> Description of the task
Set out each line of the listing below as a numbered list, leaving out any blank lines.

> Excerpted data

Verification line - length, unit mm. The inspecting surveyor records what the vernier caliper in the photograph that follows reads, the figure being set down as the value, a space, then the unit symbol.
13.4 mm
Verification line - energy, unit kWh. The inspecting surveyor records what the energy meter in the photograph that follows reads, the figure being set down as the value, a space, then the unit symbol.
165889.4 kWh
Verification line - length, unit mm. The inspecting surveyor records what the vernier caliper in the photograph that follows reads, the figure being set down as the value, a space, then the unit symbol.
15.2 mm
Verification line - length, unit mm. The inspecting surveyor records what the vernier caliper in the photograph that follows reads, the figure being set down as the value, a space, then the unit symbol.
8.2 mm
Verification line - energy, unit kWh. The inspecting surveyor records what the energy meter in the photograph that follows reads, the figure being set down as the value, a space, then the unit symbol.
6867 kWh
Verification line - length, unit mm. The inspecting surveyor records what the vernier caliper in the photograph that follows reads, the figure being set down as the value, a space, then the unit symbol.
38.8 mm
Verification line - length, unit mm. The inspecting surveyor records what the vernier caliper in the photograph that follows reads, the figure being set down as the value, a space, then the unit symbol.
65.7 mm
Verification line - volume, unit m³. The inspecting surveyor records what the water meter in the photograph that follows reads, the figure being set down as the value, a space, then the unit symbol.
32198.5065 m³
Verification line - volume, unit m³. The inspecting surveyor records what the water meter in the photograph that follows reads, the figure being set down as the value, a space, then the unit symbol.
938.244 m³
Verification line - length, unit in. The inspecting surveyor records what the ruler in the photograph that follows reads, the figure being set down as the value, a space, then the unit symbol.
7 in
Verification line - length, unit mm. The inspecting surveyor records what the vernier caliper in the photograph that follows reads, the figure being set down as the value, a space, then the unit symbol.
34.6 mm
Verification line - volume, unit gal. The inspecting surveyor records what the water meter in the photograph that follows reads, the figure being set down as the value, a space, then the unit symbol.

> Task answer
1. Verification line - length, unit mm. The inspecting surveyor records what the vernier caliper in the photograph that follows reads, the figure being set down as the value, a space, then the unit symbol.
2. 13.4 mm
3. Verification line - energy, unit kWh. The inspecting surveyor records what the energy meter in the photograph that follows reads, the figure being set down as the value, a space, then the unit symbol.
4. 165889.4 kWh
5. Verification line - length, unit mm. The inspecting surveyor records what the vernier caliper in the photograph that follows reads, the figure being set down as the value, a space, then the unit symbol.
6. 15.2 mm
7. Verification line - length, unit mm. The inspecting surveyor records what the vernier caliper in the photograph that follows reads, the figure being set down as the value, a space, then the unit symbol.
8. 8.2 mm
9. Verification line - energy, unit kWh. The inspecting surveyor records what the energy meter in the photograph that follows reads, the figure being set down as the value, a space, then the unit symbol.
10. 6867 kWh
11. Verification line - length, unit mm. The inspecting surveyor records what the vernier caliper in the photograph that follows reads, the figure being set down as the value, a space, then the unit symbol.
12. 38.8 mm
13. Verification line - length, unit mm. The inspecting surveyor records what the vernier caliper in the photograph that follows reads, the figure being set down as the value, a space, then the unit symbol.
14. 65.7 mm
15. Verification line - volume, unit m³. The inspecting surveyor records what the water meter in the photograph that follows reads, the figure being set down as the value, a space, then the unit symbol.
16. 32198.5065 m³
17. Verification line - volume, unit m³. The inspecting surveyor records what the water meter in the photograph that follows reads, the figure being set down as the value, a space, then the unit symbol.
18. 938.244 m³
19. Verification line - length, unit in. The inspecting surveyor records what the ruler in the photograph that follows reads, the figure being set down as the value, a space, then the unit symbol.
20. 7 in
21. Verification line - length, unit mm. The inspecting surveyor records what the vernier caliper in the photograph that follows reads, the figure being set down as the value, a space, then the unit symbol.
22. 34.6 mm
23. Verification line - volume, unit gal. The inspecting surveyor records what the water meter in the photograph that follows reads, the figure being set down as the value, a space, then the unit symbol.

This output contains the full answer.